La Commission européenne a décidé d'exclure les entités de recherche ayant des liens significatifs avec la Chine des subventions dans les domaines technologiques sensibles du programme Horizon Europe. Cette mesure affecte des champs comme l'intelligence artificielle, les semi-conducteurs et l'informatique quantique, citant des préoccupations de sécurité et un risque d'usage militaire dual. Néanmoins, la collaboration se maintient dans des domaines comme le climat ou l'agriculture.
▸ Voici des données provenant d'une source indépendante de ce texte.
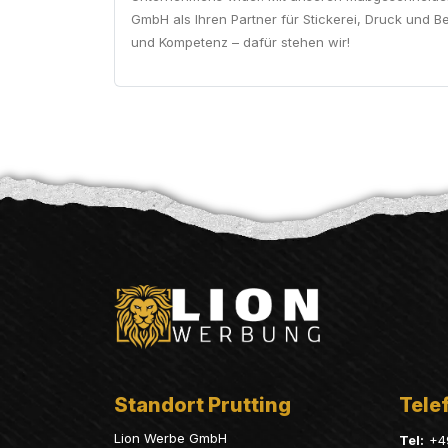
GmbH als Ihren Partner für Stickerei, Druck und B
und Kompetenz – dafür stehen wir!
Standort Prutting
Telef
Lion Werbe GmbH
Tel:
+4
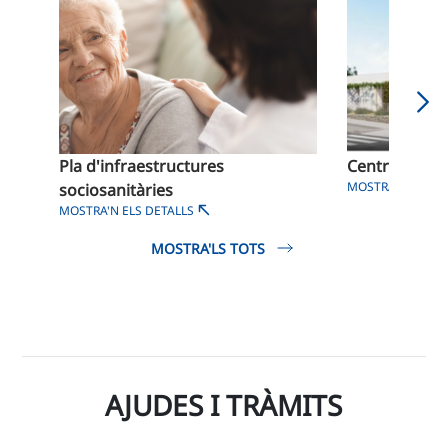
Pla d'infraestructures
Centre de dia
MOSTRA'N ELS D
sociosanitàries
MOSTRA'N ELS DETALLS
MOSTRA'LS TOTS
AJUDES I TRÀMITS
L'impact sur le développement des technologies stratégiques ⚙️
La restriction se concentre sur les projets du pilier 2 de Horizon Europe, dédié aux défis mondiaux et à la compétitivité industrielle. Les demandeurs ayant des liens chinois doivent désormais démontrer l'indépendance de leur recherche et des garanties contre le transfert non désiré. Cela vise à protéger les avancées en microélectronique, où l'Europe investit fortement, et en IA à usage dual, où le risque de fuite vers des programmes militaires étrangers est considéré comme élevé.
Semi-conducteurs pour toi, riz transgénique pour moi 🌾
La nouvelle politique trace une frontière particulière : vous pouvez collaborer sur la façon d'améliorer le colza, mais si votre algorithme de vision par ordinateur sent Pékin, pas de financement. Il semble que la stratégie soit claire : nous partagerons les connaissances pour sauver la planète, mais les puces et les secrets de l'IA restent à la maison. Une façon de dire que la diplomatie scientifique a maintenant des modes sécurisé et touristique.